Monday, February 23rd, 2004
T he flowers had turned black with truck soot, withered or frozen in the corner of the oil yard. The people from the group home had come the day after the kid’s funeral and laid them out as a memorial to Cain. It was a recent phenomenon, this building of makeshift memorials-flowers and crosses at the roadside wherever an icy patch and oak tree had conspired to introduce an immortal teenager to his Maker. To Joe Serpe’s way of thinking, a memorial was no more out of place at the scene of a murder than at the scene of an accident. They were equal wastes of time.
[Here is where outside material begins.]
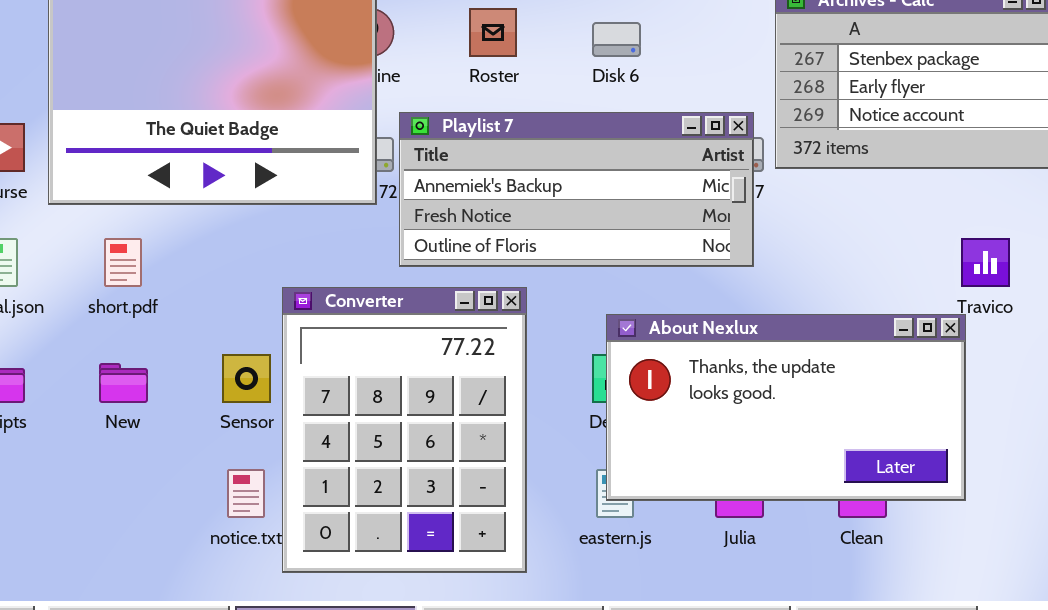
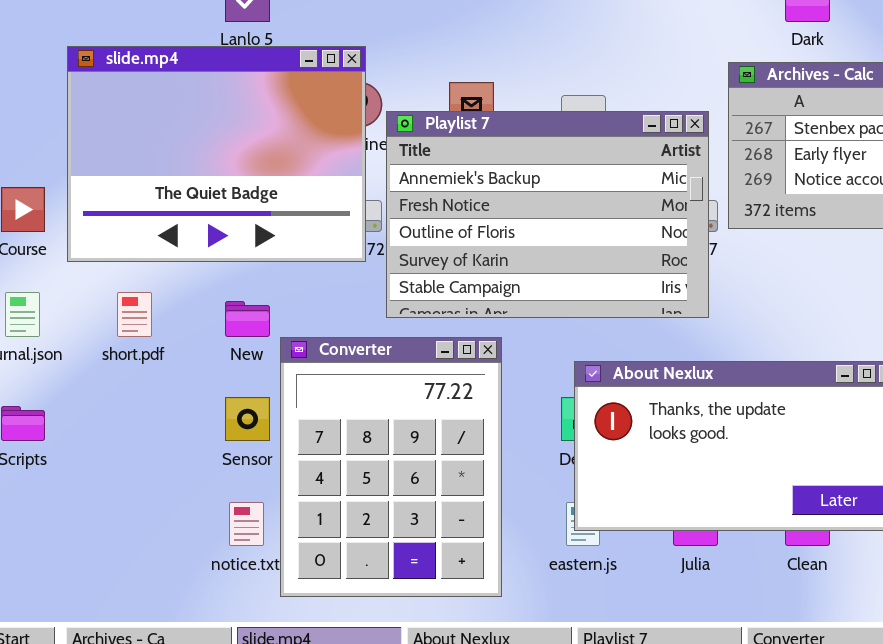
Playlist 7: [399,112,754,267] -> [386,111,709,318], resized
New: [99,363,148,403] -> [225,301,270,337], moved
He was quite sure God paid them little mind.
Even the bits and strands of yellow crime scene tape that remained had aged years in the week gone by since he and Frank had climbed into the tank and found Cain’s body. The cops had impounded the International and it was unclear when it would be returned. In a bizarre twist that only modern life can produce, Frank now needed that truck more than ever. Mayday Fuel was benefiting from what politicians would call the “sympathy vote.” The company’s phone was ringing off the hook.
Neighboring oil companies had picked up the slack, making Mayday’s deliveries until Frank could get his trucks rolling again. It had happened that way after 9/11. Some local oil companies were partially owned and manned by city firemen. Many were completely decimated. No one in the oil business had been wholly untouched by the events of that day. Some had drivers, like Joe Serpe, who’d lost relatives.
Joe went over to the makeshift memorial, kneeling down to try and read some of the cards Cain’s friends and housemates had left behind. He didn’t get the chance.
“Any news?” Steve Scanlon wanted to know.
Scanlon, a retired city fireman, owned Black Gold Oil. It was a smaller operation than Mayday’s and Steve kept his two trucks parked in the next yard over from Frank’s. Though they were competitors, proximity and terrorism had made allies, if not pals, of them. Steve’s partner and several of his friends had fallen victim that terrible day. Frank had volunteered to do all of Black Gold’s stops during the weeks following 9/11. Because of the cold weather and the small size of his fleet, Scanlon had been unable to return the favor this past week.
“No nothing,” Joe said. “The cops have a suspect, but they can’t find him.”
“Hear about the murder over by Babcock last night?” Scanlon asked.
“Another one, huh?”
“Yeah, another kid. Paper don’t say much, no details or anything. You think maybe there’s a connection?”
Joe was unwilling to speculate. “I don’t know what to think anymore. Let’s let the cops do their job and see what they come up with.”
“I guess you’re right,” Scanlon said unconvincingly. “Busy?”
“As a motherfucker.”
“Then I’ll let you get started. Be safe out there.”
“Yeah, you too, Stevie.”
“All right then.”
Scanlon walked quietly away. Joe was glad of it. Not only did he have a crazy day ahead of him, he had decided-in spite of his words to the contrary-that the cops had had enough time to do their work.
Joe was going to stick his nose in where maybe it didn’t belong. He owed Cain that much and, unless some horrible fate suddenly befell Mulligan, he had nothing left to lose.